▶ TASK STATEMENT
How many lines below contain the word "farines"? Answer with that number alone.

▶ THE RECORDS
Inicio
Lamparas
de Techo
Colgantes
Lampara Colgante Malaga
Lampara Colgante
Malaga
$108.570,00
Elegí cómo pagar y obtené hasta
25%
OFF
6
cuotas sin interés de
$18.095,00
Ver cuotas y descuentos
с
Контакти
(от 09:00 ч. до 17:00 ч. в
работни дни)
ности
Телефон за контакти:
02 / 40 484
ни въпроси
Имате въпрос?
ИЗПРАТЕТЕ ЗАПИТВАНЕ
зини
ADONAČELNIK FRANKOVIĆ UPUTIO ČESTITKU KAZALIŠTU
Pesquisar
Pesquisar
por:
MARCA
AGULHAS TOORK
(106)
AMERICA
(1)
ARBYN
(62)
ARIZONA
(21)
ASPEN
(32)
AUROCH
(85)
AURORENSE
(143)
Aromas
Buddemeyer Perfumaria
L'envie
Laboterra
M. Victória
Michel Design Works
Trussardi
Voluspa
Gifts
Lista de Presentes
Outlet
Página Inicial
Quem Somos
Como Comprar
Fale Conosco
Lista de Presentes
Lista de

--

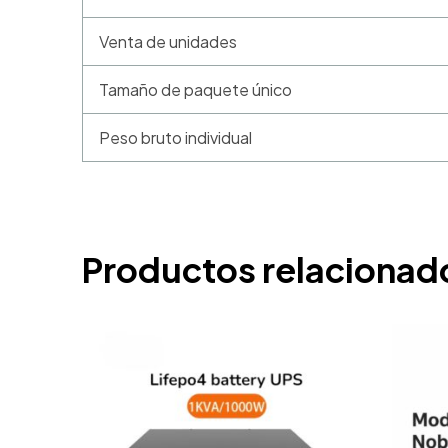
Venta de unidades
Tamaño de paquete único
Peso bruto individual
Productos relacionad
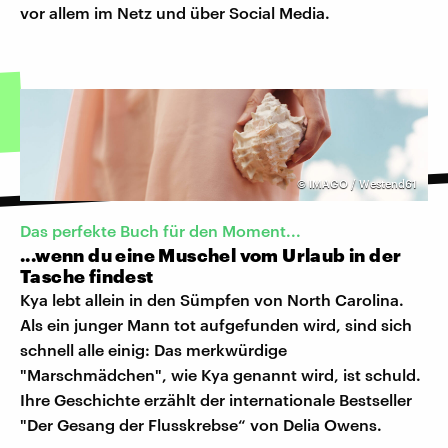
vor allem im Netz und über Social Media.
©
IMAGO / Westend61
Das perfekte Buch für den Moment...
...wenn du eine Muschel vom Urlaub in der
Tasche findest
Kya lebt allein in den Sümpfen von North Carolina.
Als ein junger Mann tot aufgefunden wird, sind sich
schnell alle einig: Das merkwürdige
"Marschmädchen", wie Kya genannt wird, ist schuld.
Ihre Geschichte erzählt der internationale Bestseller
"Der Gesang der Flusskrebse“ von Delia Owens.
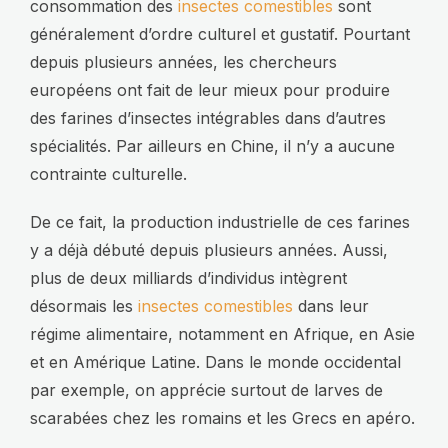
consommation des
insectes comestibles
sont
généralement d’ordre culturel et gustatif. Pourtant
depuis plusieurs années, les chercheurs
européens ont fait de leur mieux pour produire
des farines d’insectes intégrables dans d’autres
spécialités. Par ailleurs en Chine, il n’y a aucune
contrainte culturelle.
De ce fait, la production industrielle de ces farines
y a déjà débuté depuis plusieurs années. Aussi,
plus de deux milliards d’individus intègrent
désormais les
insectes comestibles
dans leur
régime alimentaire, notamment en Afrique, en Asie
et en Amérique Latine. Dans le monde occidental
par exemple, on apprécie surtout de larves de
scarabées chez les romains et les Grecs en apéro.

▶ EXERCISE RESULT
2